The system-wide mobility effects of CV equipped vehicles with route guidance features on mobility and equity were analyzed. Three different levels of traffic were simulated, a moderate case consisting of the base traffic volumes, and low (20 percent lower) and high (20 percent higher) volume cases. Vehicle-to-vehicle (V2V) interactions in the traffic model included simulations of an incident in the middle of the network with re-routed CVs, and modeled CV attributes, such as physical features, reaction time, standard gap, maximum / minimum acceleration, normal deceleration, sensitivity factor, and overtaking maneuver time. A travel time matrix was calculated using speed data from the vehicles, and volumes were retrieved from the traffic simulation software. To calculate air pollution coefficients, an instantaneous traffic emission model formula was calculated based on literature. In addition, network-level equity and the effects of dynamic re-routing of CVs on different paths were calculated using average travel times of each vehicle type for 15 different origin and destination pairs. The research team also included a dynamic bus lane for CV buses in the model, with 15-minute and 30-minute exclusive bus lanes to assess travel time differences before and after the implementation of the bus lane.

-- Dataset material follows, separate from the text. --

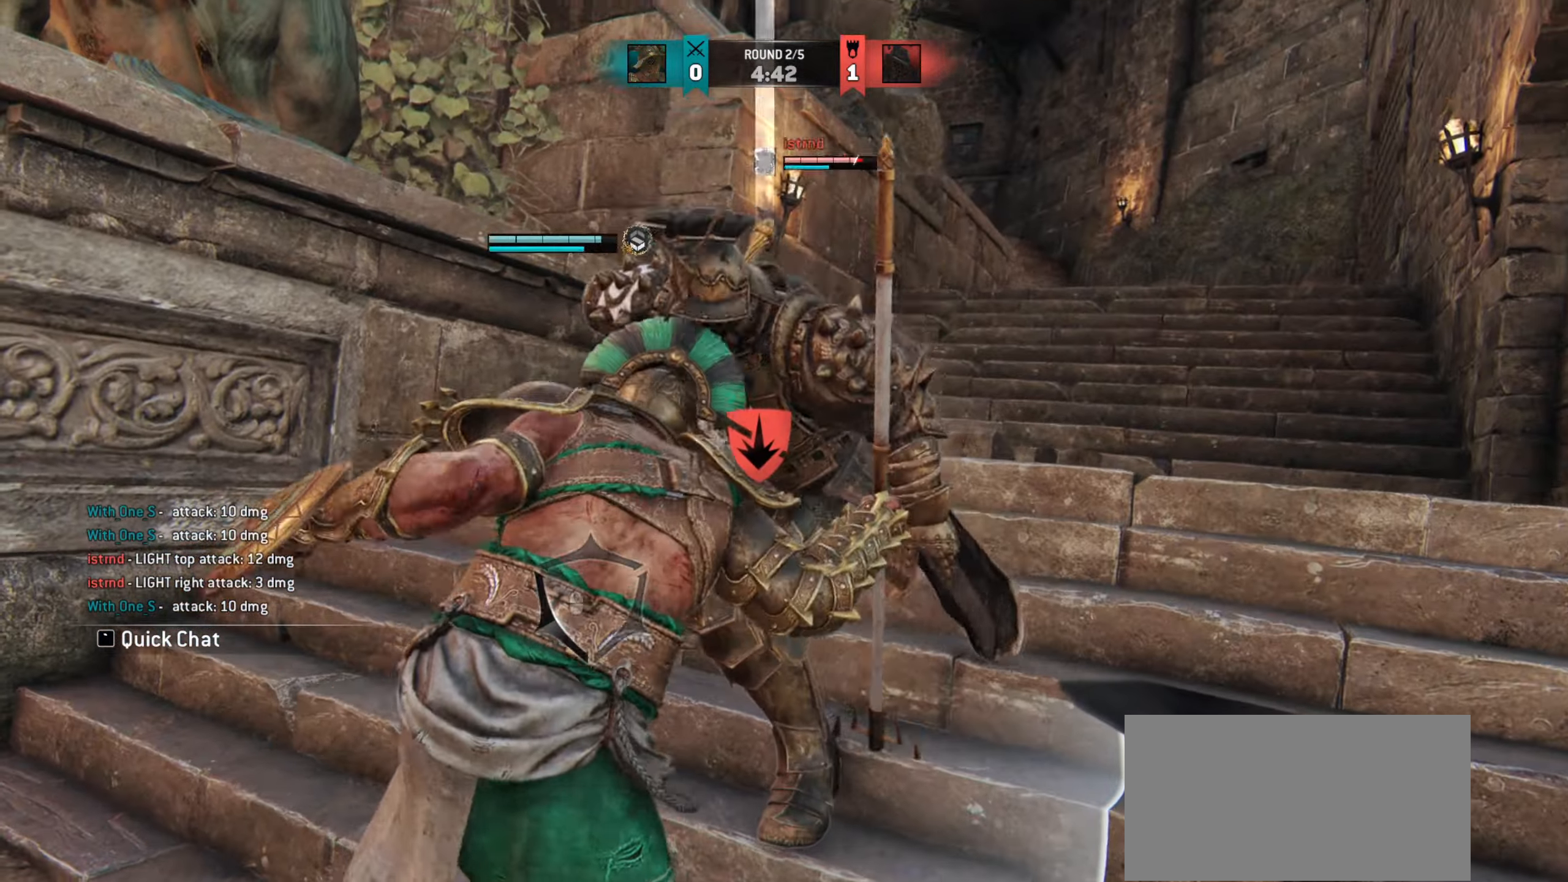
{"keys": ["s"], "mouse": ["right"], "events": [[383, "mouse_right", "down"]]}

Overall, the simulation results showed that scenarios including CVs with route guidance features had lower total delay time, total emissions, and average travel time of re-routing paths.

  • CV scenarios reduced the total delay time by 21.2, 20.6, and 14.9 percent for the low, moderate, and high traffic groups, respectively, compared to non-CV scenarios.
  • The gradual deployment of CVs reduced the Carbon Dioxide (CO2), Nitrogen Oxides (NOx), Particulate Matter (PM) and Volatile Organic Compounds (VOC) emissions by up to 6.3, 7.6, 28.5, and 11.2 percent, respectively.
  • The simulation results showed that a 15-minute and 30-minute dynamic CV bus lane decreased the average travel time by 11.9 and 16.4 percent for CV buses, respectively. The dynamic re-routing test results showed that as the number of re-routing CV cars increased, the average travel time in re-routing paths decreased. Compared with a scenario with CV MPR of 10 percent, re-routing paths with 100 percent MPR lowered the average travel time by 22 percent.
  • The findings of the network-wide travel time analysis, which was used to support an equity assessment, indicated that high CV MPR helped non-peak periods more than peak period traffic.